#### WHAT YOU ARE ASKED TO DO:
Print exactly the lines below between the line holding "corner carries a" and the line holding "departments were planned", inclusive, and nothing more.

======== RECORDED INFORMATION

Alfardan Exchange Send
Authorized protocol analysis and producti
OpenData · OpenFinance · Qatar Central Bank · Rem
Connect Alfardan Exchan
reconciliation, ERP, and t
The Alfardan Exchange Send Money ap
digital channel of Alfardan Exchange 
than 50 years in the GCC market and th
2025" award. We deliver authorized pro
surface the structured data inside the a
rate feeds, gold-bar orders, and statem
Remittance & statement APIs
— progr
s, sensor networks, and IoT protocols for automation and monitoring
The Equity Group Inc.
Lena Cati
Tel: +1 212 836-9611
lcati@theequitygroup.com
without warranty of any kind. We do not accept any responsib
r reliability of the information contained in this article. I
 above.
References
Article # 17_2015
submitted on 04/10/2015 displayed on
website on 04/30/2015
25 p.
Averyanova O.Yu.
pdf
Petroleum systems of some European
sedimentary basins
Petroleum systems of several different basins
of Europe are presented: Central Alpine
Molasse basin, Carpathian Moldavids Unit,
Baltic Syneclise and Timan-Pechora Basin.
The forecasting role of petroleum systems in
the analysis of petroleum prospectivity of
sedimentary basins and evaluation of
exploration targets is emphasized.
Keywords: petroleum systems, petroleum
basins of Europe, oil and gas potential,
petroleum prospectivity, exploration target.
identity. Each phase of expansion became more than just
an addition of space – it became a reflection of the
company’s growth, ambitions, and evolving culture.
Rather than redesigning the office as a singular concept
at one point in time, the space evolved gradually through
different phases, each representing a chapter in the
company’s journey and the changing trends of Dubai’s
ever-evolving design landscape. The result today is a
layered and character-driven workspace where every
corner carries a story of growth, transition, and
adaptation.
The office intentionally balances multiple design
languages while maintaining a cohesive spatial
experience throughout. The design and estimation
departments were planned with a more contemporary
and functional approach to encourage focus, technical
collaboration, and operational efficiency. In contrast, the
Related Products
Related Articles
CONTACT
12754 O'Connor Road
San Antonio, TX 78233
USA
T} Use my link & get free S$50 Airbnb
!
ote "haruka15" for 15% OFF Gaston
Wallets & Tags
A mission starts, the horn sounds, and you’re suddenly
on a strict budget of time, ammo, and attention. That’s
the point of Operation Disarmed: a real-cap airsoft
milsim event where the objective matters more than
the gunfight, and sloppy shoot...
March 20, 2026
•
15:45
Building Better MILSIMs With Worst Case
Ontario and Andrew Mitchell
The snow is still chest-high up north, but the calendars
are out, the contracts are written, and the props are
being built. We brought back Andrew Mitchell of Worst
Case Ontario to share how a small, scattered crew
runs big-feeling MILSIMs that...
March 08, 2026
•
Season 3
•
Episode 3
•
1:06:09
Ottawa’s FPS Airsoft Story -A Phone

================

#### COMPLETED TASK:
corner carries a story of growth, transition, and
adaptation.
The office intentionally balances multiple design
languages while maintaining a cohesive spatial
experience throughout. The design and estimation
departments were planned with a more contemporary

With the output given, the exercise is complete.